WHAT YOU HAVE TO DO
Pick out the lines below with "dots" and list them.

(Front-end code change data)
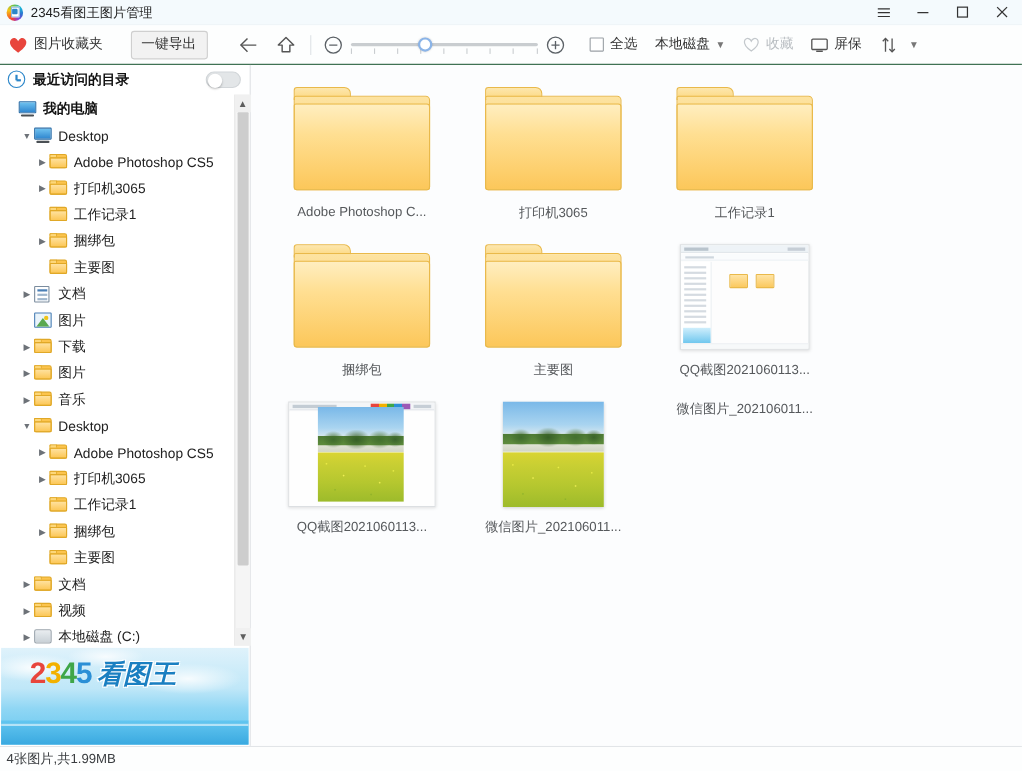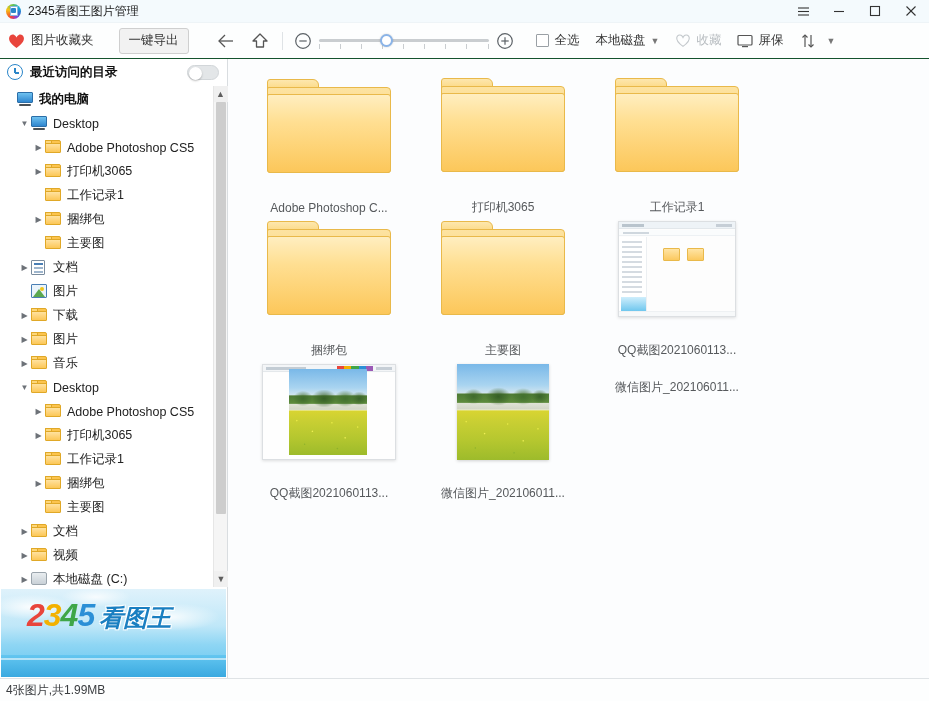--- a/index.html
+++ b/index.html
@@ -208,7 +208,7 @@
     border-radius: 2px;
   }
   .tile-label {
-    font-size: 12px; color: #56595c; margin-top: 20px; max-width: 160px;
+    font-size: 12px; color: #56595c; margin-top: 4px; max-width: 160px;
     white-space: nowrap; overflow: hidden; text-overflow: ellipsis; text-align: center;
   }
 

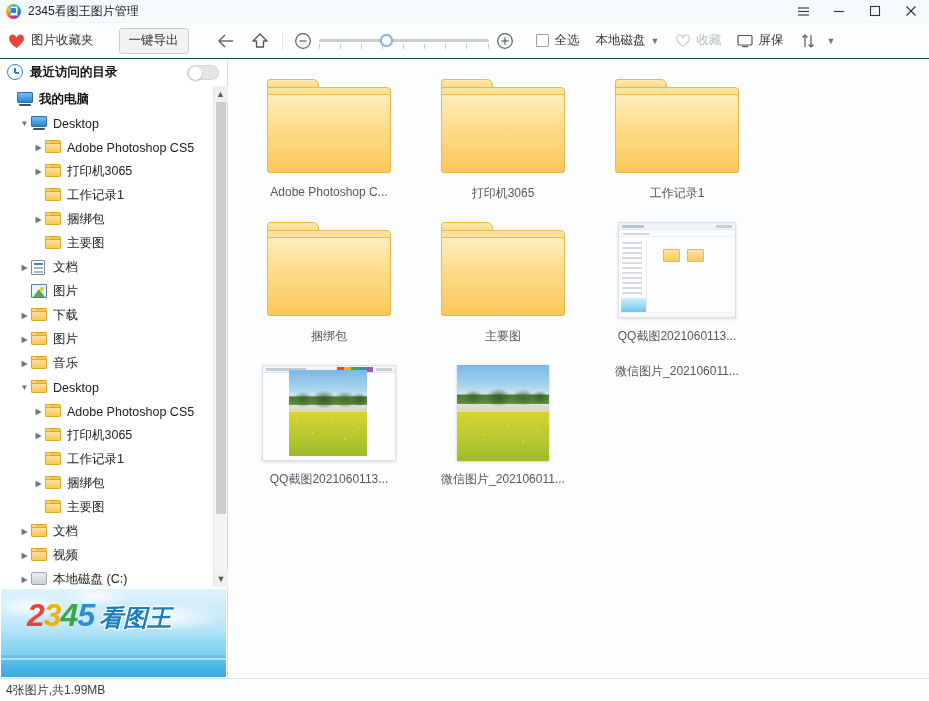--- a/index.html
+++ b/index.html
@@ -181,7 +181,7 @@
   .banner .sea { position: absolute; left: 0; right: 0; bottom: 0; height: 22px; background: linear-gradient(180deg,#63c6f0,#3aa9e0); }
   .banner .sea::before { content:""; position:absolute; left:0; right:0; top:3px; height:2px; background: rgba(255,255,255,.55); }
   .b-logo { position: absolute; top: 10px; left: 26px; display: flex; align-items: baseline; }
-  .b-num { font-size: 32px; font-weight: bold; font-style: italic; letter-spacing: -1px; line-height: 1; }
+  .b-num { font-size: 27px; font-weight: bold; letter-spacing: -1px; line-height: 1; }
   .b-num b:nth-child(1) { color: #e8453c; }
   .b-num b:nth-child(2) { color: #f3b100; }
   .b-num b:nth-child(3) { color: #3fa648; }

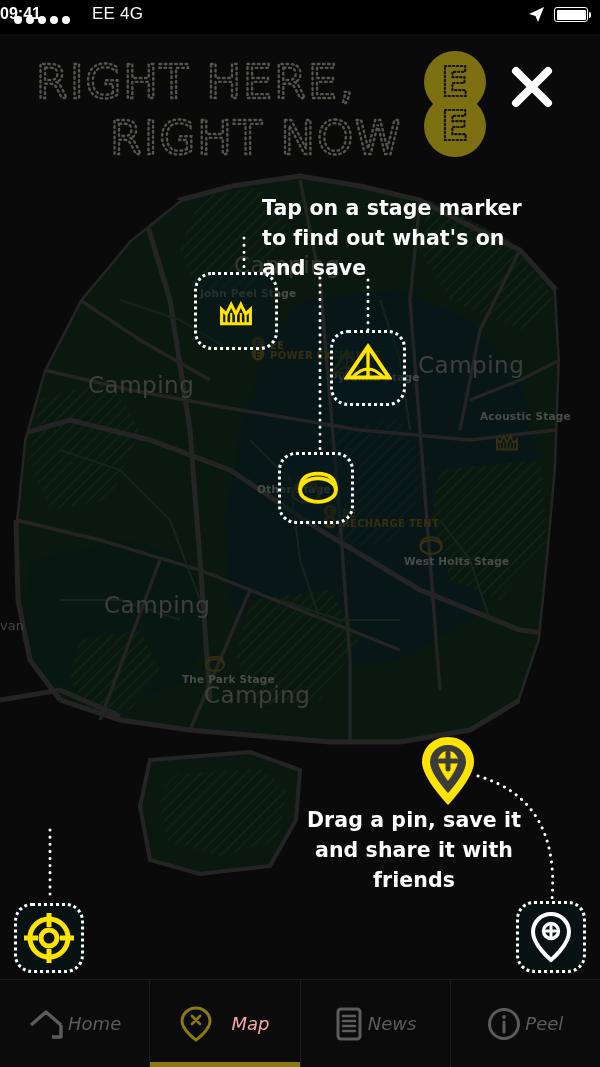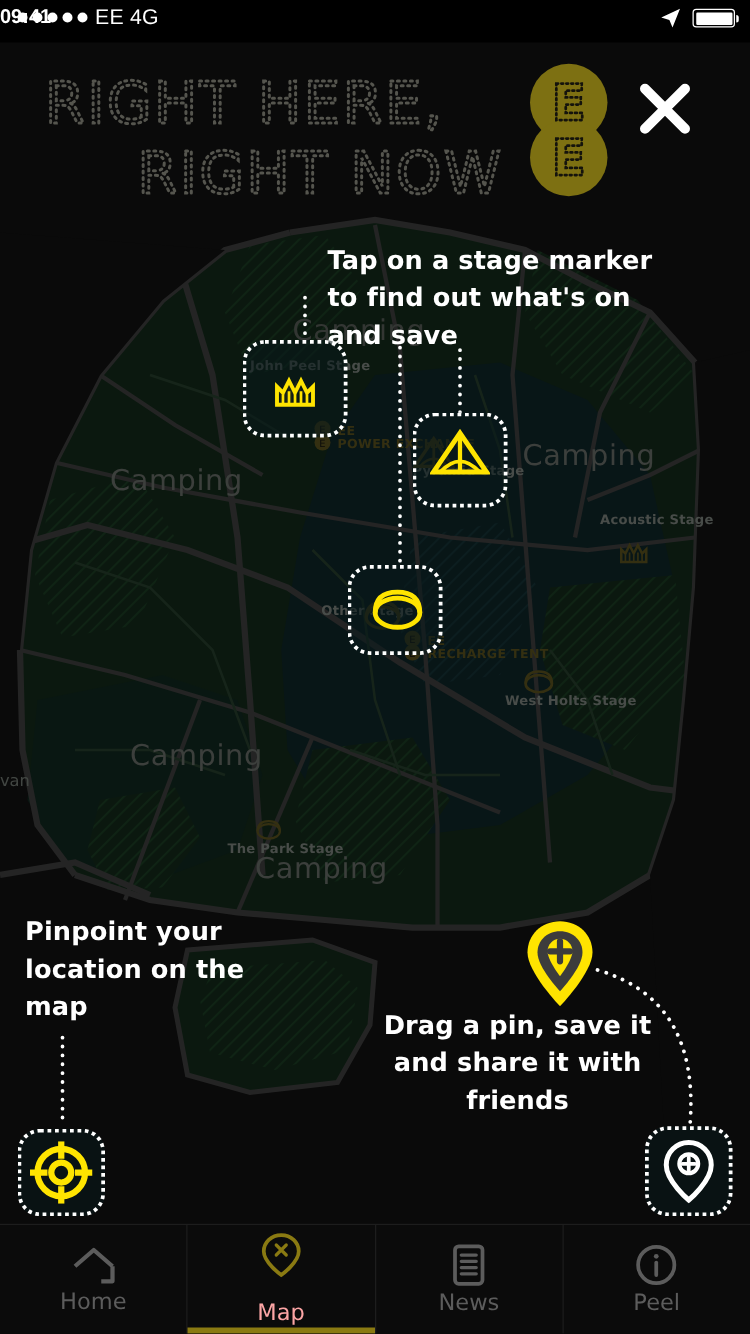--- a/index.html
+++ b/index.html
@@ -10,7 +10,7 @@
   
   .statusbar { position:absolute; left:0; top:0; width:600px; height:34px;
     background:#000; color:#fff; z-index:60; }
-  .sb-left { position:absolute; left:14px; top:4px; display:flex; align-items:center; gap:6px; }
+  .sb-left { position:absolute; left:14px; top:4px; display:flex; align-items:flex-end; gap:22px; }
   .dots { display:flex; gap:4px; }
   .dots i { display:block; width:8px; height:8px; border-radius:50%; background:#fff; }
   .sb-carrier { font-size:17px; letter-spacing:.2px; font-family:"Liberation Sans", sans-serif;}

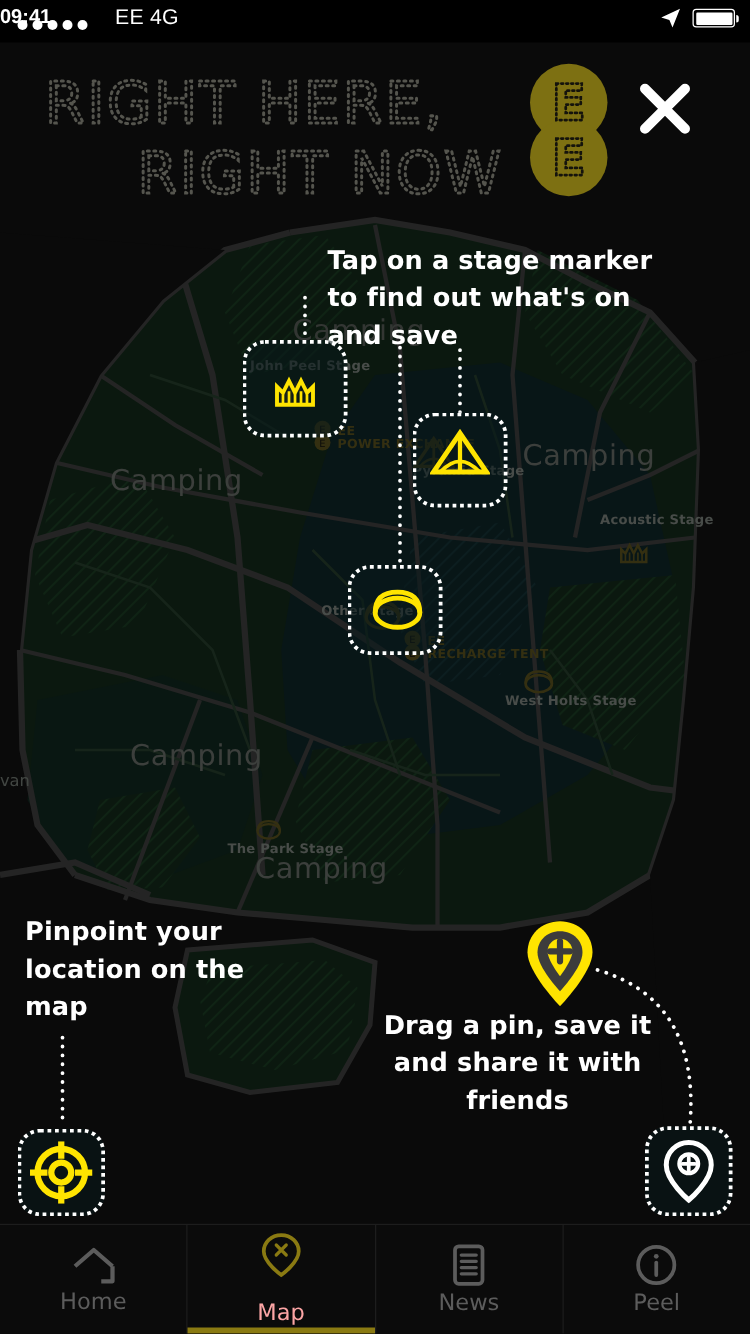--- a/index.html
+++ b/index.html
@@ -272,7 +272,6 @@
     <path d="M21 15 L21 25 M16 20 L26 20" stroke="#fff" stroke-width="3" stroke-linecap="round"></path>
   </svg>
 
-  <div class="coach coach-loc">Pinpoint your location on the map</div>
   <div class="dashbox" style="left:14px; top:903px; width:70px; height:70px;"></div>
   <svg class="hl" style="left:24px; top:913px;" width="50" height="50" viewBox="0 0 50 50">
     <circle cx="25" cy="25" r="19" fill="none" stroke="#ffe400" stroke-width="5"></circle>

FINAL ANSWER
   .dots { display:flex; gap:4px; }
   .dots i { display:block; width:8px; height:8px; border-radius:50%; background:#fff; }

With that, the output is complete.